Re: A Topological Relational Algebra in Lisp
Date: Fri, 23 Jan 2015 21:32:05 +0100
Message-ID: <m9ub3b$bqp$1_at_dont-email.me>
Tegiri Nenashi wrote:
> On Thursday, January 22, 2015 at 12:20:12 PM UTC-8, Norbert_Paul wrote:
>> .... Note that the bigger
>> ("finer") Tx (or the smaller ("coarser") Ty) the more likely is it that f
>> is continuous.
>
> Which brings up
> http://en.wikipedia.org/wiki/Comparison_of_topologies#Lattice_of_topologies
>
> Similar in spirit construction -- Lattice of Partitions -- is widely used in
> Database Dependency theory http://liris.cnrs.fr/Documents/Liris-6427.pdf
> (fig.2) Partitions are reflexive, symmetric, transitive binary relations.
Interesting, but I didn't want to populate my post too much with text-book material on topology.
>> When you have queries that involve more than one tables, say Y1, Y2, Y3,
>> you may get
>>
>> X = op(Y1,Y2,Y3) with functions f1:X -> Y1, f2:X -> Y2, f3:X->Y3
>>
>> or you get
>>
>> Z = op(Y1,Y2,Y3) with functions g1:Y1 -> Z, g2:Y2 -> Z, g3:Y3 -> Z
>
> I'm not sure why you are focusing here on operations with three operands.
> Relational algebra operators are dyadic, and operations with higher arity are
> composed from basic operations (natural join, projection, union, etc).
I wanted to express by "say" that three is an arbitrary number. (I don't know if three is always arbitrary but here ist is.) Note that topologists even have operations that operate on infinitely many spaces. For example the Cartesian product space may be applied to infinitely many topologies.
> Now, consider
>
> op(Y1,Y2,Y3) = (Y1 join Y2) union Y3
>
> Is the first operations (join) allowed to be of initial type, and the second
> one (union) be of final type?
Of course the above expression gives a meaningful topology. I admit that my wording was not correct. It is the /basic/ operations of Relational Algebra (except outer join) which are always either initial or final. Compound expressions, however, may have neither property. Maybe it is possible to immediately compute the topology for expressions like
(Y1 join Y2) union Y3
by looking at the three relations between the the query result amd the input tables. But these relations then aren't functions any more. So you cannot use the standard machinery for topological constructions and have to invent something else. This could be a "further research" question.

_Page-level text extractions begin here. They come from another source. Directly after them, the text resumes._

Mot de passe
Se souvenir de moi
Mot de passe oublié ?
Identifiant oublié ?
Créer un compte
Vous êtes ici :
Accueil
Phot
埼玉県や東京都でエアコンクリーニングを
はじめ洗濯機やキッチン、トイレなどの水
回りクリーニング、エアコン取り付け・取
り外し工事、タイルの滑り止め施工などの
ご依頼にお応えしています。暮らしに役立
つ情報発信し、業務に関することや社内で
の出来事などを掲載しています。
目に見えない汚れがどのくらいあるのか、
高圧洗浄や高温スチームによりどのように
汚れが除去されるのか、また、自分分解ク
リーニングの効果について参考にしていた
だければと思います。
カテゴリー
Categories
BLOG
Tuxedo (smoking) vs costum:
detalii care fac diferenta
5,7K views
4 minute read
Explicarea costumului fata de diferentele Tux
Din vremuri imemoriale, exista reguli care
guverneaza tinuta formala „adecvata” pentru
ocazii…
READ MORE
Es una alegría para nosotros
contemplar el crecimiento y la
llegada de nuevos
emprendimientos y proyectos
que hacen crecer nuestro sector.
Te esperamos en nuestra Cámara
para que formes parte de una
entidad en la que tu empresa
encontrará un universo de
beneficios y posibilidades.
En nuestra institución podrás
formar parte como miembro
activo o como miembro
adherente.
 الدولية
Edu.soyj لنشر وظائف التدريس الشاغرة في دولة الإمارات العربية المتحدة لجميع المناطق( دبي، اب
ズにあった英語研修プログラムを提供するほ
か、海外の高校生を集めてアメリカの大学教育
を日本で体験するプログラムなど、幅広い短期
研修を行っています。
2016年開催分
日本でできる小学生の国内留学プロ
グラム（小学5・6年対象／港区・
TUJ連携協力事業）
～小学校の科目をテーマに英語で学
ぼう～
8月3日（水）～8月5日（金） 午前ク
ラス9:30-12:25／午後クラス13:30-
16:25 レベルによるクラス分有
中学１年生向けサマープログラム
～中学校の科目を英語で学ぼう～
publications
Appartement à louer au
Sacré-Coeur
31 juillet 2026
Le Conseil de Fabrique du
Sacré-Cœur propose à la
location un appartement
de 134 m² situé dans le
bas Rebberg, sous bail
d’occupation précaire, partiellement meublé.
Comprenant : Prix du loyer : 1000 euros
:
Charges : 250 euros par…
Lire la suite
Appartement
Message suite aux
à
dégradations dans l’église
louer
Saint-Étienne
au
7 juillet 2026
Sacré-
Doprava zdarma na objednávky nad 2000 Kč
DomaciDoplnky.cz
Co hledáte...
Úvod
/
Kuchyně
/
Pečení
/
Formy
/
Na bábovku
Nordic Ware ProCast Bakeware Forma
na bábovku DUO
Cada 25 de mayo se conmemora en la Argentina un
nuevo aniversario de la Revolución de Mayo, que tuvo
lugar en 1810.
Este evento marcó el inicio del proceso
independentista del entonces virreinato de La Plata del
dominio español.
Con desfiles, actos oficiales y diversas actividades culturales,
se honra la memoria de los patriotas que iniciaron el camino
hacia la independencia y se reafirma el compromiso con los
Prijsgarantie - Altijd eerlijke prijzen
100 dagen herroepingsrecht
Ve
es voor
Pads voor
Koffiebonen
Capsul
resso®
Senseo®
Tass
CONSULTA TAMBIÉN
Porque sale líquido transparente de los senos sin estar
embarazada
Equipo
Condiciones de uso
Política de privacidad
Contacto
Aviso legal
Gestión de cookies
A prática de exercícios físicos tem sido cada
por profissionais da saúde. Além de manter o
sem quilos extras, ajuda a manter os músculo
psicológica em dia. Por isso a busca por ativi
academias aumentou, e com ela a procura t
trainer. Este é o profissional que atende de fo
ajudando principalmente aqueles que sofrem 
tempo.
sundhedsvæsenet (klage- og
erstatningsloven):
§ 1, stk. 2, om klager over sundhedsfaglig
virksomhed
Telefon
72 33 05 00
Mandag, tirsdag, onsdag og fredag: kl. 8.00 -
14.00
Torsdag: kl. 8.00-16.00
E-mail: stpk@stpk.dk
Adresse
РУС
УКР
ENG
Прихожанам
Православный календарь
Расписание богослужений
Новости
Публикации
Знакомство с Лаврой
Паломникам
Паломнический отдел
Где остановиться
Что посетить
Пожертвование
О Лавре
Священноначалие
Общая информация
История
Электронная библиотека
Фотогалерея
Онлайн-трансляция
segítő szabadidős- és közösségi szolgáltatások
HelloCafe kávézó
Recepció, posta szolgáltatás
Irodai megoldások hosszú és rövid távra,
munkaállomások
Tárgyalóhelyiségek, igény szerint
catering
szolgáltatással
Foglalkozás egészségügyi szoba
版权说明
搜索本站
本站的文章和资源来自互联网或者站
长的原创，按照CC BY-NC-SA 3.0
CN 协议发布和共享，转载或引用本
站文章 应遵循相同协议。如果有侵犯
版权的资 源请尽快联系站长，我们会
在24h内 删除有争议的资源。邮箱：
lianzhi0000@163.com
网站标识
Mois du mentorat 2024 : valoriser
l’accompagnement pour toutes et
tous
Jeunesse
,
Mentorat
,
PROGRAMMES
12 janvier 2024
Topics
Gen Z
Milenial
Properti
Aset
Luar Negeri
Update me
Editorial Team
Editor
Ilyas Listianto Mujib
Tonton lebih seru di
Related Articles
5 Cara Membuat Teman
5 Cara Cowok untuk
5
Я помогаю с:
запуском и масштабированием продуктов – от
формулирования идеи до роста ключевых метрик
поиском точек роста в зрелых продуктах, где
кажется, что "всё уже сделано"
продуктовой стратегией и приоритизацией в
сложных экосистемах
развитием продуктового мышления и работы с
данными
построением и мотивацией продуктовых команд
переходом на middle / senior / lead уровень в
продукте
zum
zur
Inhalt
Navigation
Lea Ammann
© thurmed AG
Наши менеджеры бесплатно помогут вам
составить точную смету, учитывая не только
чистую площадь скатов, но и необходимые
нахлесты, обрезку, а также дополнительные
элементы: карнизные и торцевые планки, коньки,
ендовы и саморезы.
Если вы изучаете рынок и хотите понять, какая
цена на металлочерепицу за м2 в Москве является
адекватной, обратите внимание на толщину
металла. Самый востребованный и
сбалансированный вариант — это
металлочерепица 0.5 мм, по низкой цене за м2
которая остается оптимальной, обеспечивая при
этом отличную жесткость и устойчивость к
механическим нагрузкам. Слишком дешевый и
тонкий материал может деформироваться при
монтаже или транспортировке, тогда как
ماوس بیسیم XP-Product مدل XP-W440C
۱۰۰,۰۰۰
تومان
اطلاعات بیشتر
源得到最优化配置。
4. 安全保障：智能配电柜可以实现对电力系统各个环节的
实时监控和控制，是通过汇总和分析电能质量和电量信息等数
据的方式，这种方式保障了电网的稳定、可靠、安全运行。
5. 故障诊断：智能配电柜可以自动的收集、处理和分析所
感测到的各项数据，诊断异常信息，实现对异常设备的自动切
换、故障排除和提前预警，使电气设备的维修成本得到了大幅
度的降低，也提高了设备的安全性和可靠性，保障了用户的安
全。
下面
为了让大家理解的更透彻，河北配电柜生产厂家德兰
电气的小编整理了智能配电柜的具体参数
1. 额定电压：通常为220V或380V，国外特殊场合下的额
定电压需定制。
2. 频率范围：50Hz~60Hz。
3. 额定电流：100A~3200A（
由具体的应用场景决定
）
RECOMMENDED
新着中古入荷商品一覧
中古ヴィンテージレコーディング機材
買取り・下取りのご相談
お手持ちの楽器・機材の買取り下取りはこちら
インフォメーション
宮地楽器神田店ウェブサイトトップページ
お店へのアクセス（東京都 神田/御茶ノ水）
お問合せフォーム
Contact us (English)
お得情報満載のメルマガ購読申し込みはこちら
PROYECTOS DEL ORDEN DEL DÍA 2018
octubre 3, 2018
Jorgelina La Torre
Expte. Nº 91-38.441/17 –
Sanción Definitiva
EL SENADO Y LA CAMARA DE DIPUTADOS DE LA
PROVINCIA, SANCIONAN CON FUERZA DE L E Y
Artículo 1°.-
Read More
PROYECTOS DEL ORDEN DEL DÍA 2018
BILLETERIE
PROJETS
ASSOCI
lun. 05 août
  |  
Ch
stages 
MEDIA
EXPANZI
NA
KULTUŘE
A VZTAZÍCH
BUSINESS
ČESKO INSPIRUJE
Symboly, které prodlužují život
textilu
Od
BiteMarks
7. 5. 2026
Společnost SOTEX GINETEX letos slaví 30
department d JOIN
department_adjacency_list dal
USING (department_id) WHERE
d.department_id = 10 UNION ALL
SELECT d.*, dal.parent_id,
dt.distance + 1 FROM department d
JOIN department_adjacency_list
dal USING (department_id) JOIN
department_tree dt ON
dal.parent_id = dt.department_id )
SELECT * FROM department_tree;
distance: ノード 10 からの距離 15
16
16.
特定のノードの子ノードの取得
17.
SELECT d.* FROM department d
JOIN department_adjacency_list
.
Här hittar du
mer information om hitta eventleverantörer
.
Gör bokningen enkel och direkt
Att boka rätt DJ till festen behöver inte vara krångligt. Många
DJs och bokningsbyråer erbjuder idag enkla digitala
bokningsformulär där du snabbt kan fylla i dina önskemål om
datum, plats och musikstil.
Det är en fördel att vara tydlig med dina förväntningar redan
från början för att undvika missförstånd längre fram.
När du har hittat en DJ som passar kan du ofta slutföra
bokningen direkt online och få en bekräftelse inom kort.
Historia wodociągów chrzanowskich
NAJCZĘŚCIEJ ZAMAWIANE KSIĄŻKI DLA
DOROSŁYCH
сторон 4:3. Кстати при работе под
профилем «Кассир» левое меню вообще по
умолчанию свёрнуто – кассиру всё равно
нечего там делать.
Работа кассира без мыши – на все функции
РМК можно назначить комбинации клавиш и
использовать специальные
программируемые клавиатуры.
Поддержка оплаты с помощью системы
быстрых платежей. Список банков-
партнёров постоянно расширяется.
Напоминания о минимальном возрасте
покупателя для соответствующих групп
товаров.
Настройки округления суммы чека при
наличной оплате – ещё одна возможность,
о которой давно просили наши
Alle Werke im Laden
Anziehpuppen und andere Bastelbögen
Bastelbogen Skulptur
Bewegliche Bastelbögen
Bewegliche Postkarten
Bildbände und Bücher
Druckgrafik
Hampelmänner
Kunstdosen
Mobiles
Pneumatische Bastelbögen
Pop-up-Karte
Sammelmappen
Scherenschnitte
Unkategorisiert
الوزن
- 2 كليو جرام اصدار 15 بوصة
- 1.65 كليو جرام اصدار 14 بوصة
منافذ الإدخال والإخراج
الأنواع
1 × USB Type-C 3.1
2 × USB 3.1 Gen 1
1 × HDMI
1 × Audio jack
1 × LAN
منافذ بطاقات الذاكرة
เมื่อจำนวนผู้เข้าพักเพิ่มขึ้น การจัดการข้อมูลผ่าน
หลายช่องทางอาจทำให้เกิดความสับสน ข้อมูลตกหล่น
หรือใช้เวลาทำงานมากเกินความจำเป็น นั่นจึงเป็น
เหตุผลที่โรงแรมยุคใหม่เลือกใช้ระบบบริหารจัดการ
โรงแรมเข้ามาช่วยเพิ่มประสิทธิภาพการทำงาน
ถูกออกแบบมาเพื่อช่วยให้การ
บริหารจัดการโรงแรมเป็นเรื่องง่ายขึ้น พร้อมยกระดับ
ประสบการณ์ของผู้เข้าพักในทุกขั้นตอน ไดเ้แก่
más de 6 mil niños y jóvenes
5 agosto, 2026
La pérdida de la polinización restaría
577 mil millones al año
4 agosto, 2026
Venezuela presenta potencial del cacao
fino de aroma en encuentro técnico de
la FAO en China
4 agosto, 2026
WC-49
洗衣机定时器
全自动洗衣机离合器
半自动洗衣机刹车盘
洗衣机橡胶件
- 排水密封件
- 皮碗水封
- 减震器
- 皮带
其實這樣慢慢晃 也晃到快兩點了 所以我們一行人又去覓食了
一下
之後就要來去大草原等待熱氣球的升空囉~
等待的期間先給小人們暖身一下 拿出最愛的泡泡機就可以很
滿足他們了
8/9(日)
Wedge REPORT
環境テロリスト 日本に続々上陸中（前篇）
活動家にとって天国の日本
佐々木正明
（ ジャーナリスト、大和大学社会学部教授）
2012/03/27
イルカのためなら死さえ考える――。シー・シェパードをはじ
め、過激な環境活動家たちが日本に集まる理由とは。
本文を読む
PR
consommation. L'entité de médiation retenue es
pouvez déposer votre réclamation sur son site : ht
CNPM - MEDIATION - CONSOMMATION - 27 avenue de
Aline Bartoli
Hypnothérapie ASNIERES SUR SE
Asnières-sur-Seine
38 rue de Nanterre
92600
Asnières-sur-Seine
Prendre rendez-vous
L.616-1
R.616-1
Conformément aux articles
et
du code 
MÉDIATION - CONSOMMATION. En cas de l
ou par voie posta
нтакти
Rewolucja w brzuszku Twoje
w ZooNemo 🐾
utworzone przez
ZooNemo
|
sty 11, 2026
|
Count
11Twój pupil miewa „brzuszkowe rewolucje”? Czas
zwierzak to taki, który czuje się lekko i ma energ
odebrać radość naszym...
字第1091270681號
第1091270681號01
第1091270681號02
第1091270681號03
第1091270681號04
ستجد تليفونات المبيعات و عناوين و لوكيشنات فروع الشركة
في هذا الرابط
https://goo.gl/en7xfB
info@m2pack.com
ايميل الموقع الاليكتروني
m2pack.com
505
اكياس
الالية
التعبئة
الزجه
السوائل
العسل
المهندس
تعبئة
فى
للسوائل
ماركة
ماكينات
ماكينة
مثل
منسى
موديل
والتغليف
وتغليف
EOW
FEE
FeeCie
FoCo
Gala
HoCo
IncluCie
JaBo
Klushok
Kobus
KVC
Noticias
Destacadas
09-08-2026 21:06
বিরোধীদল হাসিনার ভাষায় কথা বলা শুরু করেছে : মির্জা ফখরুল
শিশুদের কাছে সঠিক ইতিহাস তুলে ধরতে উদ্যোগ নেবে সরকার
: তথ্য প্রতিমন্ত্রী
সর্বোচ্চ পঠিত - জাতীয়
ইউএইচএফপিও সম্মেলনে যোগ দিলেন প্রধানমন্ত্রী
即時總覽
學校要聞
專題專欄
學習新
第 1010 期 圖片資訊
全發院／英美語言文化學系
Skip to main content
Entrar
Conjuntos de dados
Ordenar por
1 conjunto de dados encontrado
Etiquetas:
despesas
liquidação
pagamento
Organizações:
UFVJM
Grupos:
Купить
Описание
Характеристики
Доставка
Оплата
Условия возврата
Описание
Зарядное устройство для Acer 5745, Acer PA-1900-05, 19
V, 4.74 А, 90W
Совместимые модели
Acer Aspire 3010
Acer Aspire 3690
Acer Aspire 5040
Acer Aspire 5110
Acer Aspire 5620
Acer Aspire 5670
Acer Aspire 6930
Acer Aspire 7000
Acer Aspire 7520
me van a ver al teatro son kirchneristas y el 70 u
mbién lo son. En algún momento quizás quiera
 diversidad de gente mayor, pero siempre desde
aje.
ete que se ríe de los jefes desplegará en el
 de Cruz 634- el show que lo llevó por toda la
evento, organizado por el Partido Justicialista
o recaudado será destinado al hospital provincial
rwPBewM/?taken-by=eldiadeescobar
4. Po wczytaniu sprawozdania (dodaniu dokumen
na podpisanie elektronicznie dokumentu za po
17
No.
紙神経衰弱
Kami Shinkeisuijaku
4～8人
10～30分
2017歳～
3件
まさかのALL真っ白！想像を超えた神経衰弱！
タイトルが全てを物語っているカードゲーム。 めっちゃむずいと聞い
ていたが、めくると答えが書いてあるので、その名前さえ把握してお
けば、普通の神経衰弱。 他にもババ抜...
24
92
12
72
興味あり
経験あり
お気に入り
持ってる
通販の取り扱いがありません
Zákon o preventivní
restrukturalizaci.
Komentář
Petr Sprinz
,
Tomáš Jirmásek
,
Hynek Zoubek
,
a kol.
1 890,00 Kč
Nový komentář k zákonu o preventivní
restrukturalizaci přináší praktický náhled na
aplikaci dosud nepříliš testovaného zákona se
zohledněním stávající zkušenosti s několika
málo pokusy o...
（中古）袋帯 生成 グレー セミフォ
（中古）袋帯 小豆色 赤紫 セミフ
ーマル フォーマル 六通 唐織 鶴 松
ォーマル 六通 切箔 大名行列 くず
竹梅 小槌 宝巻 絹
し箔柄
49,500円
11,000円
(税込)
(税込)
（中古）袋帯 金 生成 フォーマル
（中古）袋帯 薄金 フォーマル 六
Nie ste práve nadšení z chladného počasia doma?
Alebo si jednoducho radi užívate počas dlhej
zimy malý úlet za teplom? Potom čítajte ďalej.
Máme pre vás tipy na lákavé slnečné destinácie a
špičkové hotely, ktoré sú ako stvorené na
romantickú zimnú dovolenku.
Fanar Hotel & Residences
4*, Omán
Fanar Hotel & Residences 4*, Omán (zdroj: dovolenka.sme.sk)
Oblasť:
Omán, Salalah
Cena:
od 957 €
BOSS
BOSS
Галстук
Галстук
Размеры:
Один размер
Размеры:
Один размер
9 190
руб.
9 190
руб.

>> Note that intersection is a special case of the natural join:
>>
>> (X,R) /\ (Y,S) = (X/\R, R^+ /\ S^+) .
>>
>
> Yes, natural join is ubiquitous because there are 3 special cases: 1.
> Intersection is a join when both operands have the same attributes. 2.
> Selection is a join where the first operand set of attributes is a subset of
> the second operand attributes. (One have to allow relations/predicate of
> infinite content in order to express something like "select * from employees
> where salary> 1000" via natural join) 3. Cartesian product is a join for a
> relations with disjoint set of attributes.
I consider your "selection" argument overly formal. You must then use the trivial topology for your infinite infinite relation to get selection work this way. Usualy I consider the discrete topology the default for "bare" tables without an explicitely given topology. But I found authors who consider the trivial topology a better default. But don't ask me who it was. That was more than ten years ago when I stumbled over that paper.
> In other words, if you convince the reader that topological extension of
> natural join operation is flawless, then most likely the whole algebra is
> well defined.
I guess it is. I am convinced it is correct, and it has been checked by by two mathematicians.
>> Take the example space S (the "sketch"):
...
>> Now the example space S may reference these detail aggregates (via a
>> foreign key from S to I):
Note "foreign key". I meant to extend both relations S and D by an additional attribute "detail". I know, I should have been clearer here. Mea culpa. The relational schemata of S an D are hence
S(id, detail)
D(id, detail)
OOPS! I just realize that I have to rename the id-attributtes to get the
natural join in the way I had it in mind:
S(sid, detail)
>> object detail
>> -----------------
>> room1 -> int
>> door -> xdoor
>> outside -> ext .
>
> OK, now you are introducing something new -- aggregation. Are you implying
> that topological extension of a join is not a dyadic operation anymore, and
> requires auxiliary pair (I,RI)?
No, it is a simple natural join on S and D (with the schemata corrected ;) ).
The point of table I is to demonstrate yet another feature: "/continuous/
foreign keys" as a topological consistency rule for spatial data. The
"aggregation" is an application I have in mind. Natural join also works without
all that extra decoration.
> I'm uncomfortable at this stage because, one can explain classic natural join
Natural join on topological data represented as (S,RS) and (D,RD) works just
that simple way on S and D to get, say, SD. But then in order to get a
meaningful topology for SD you can compute a binary relation RSD from RS, RD,
and SD that represents the initial topology of the two projection mappings
pi_S : SD -> S and pi_D : SD -> D .
Everything else was decoration to illustrate an application of
topological natural join, which I consider interesting. In particular, the
additional relation I (or, the space (I, RI)) is no prerequisite. Sorry for the
errors in defining the schemta, which give intersection, and sorry for all
> between Employees and Departments in a single paragraph and suggest that
> perhaps a more succinct example is wanted. For example, can you amend either
> (S,RS) or (D,RD) with (I,RI) and construct a pair of topologically enhanced
> relations which natural join can be explained without the help of auxiliary
> pair (I,RI)?
Norbert Received on Fri Jan 23 2015 - 21:32:05 CET